[Extracted text]

- Abbreviation: LNP

Agency overview
- Formed: 1956
- Employees: 4,100

Jurisdictional structure
- Operations jurisdiction: LB
- Map of Liberia National Police's jurisdiction
- Size: 111,369 km2
- Population: 5,072,296
- Legal jurisdiction: Liberia
- Governing body: Ministry of Justice
- General nature: Civilian police;

Operational structure
- Headquarters: Capitol Hill, Monrovia Liberia
- Police Officers: 4100
- Agency executive: Patrick Toe Sudue, Inspector General of Police;
- Departments: List •Training ; •Operations ; •Administration ;

Facilities
- Stations: 151

Website
- lnp.gov.lr

= Liberia National Police =

Law enforcement agency

The Liberian National Police is the national police force in Liberia.
The LNP's mandate is:
- To maintain public order and safety;
- To protect people and property;
- To identify and recover lost and stolen property;
- To prevent, detect and fight crime;
- To identify and arrest criminals;
- To enforce the law and testify in court.

== History==
After the Second Liberian Civil War, rebuilding the police began in 2004. The Police component of UNMIL (UNPOL) registered 5,000 people who claimed to be members of the LNP. Some had no uniforms, and none had been paid for the past few years. They had survived mostly from extracting bribes from the public. Only the traffic division had smart uniforms and could be seen on duty, as their position made it easier to impose spurious fines on motorists.

According to Friedman (2011), UNPOL and Liberian police leaders, through the Rule of Law Implementation Committee, then "recruited and deployed an initial interim force of 400 former local police officers to work alongside UNPOL in its efforts to drive out former combatants and reclaim police stations in Monrovia. They also implemented UN Quick Impact Projects which included the reopening of police sub-stations, taking over roadblocks, and constructing new mini-stations."

[/Extracted text]
[Extracted entries]

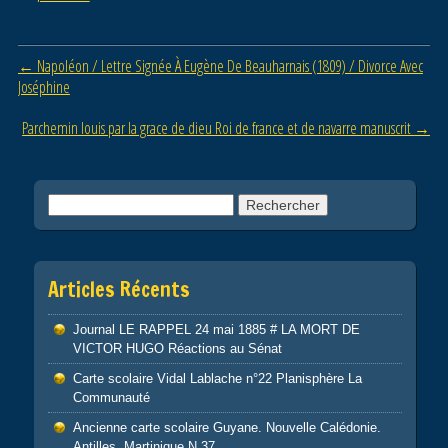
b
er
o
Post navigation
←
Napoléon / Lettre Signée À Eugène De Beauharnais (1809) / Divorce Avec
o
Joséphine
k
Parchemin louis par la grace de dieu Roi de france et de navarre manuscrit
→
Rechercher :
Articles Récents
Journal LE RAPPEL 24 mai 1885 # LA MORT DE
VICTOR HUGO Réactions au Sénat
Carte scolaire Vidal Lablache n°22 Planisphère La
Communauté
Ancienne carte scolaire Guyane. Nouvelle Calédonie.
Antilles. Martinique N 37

[/Extracted entries]
[Extracted entries]

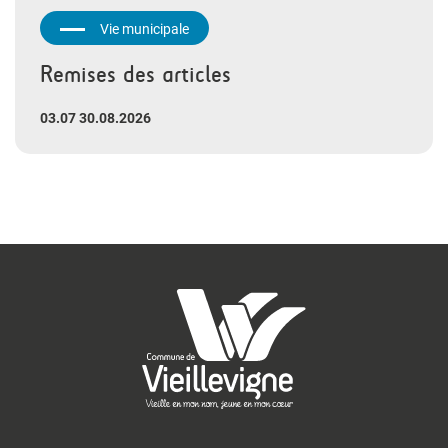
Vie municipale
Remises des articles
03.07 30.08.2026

[/Extracted entries]

◆ Your assignment: Could you extract the passage of the Liberia National Police article from "Law enforcement agency" to "testify in court.", copying it word for word?

◆ Solution for this exercise:
Law enforcement agency

The Liberian National Police is the national police force in Liberia.
The LNP's mandate is:
- To maintain public order and safety;
- To protect people and property;
- To identify and recover lost and stolen property;
- To prevent, detect and fight crime;
- To identify and arrest criminals;
- To enforce the law and testify in court.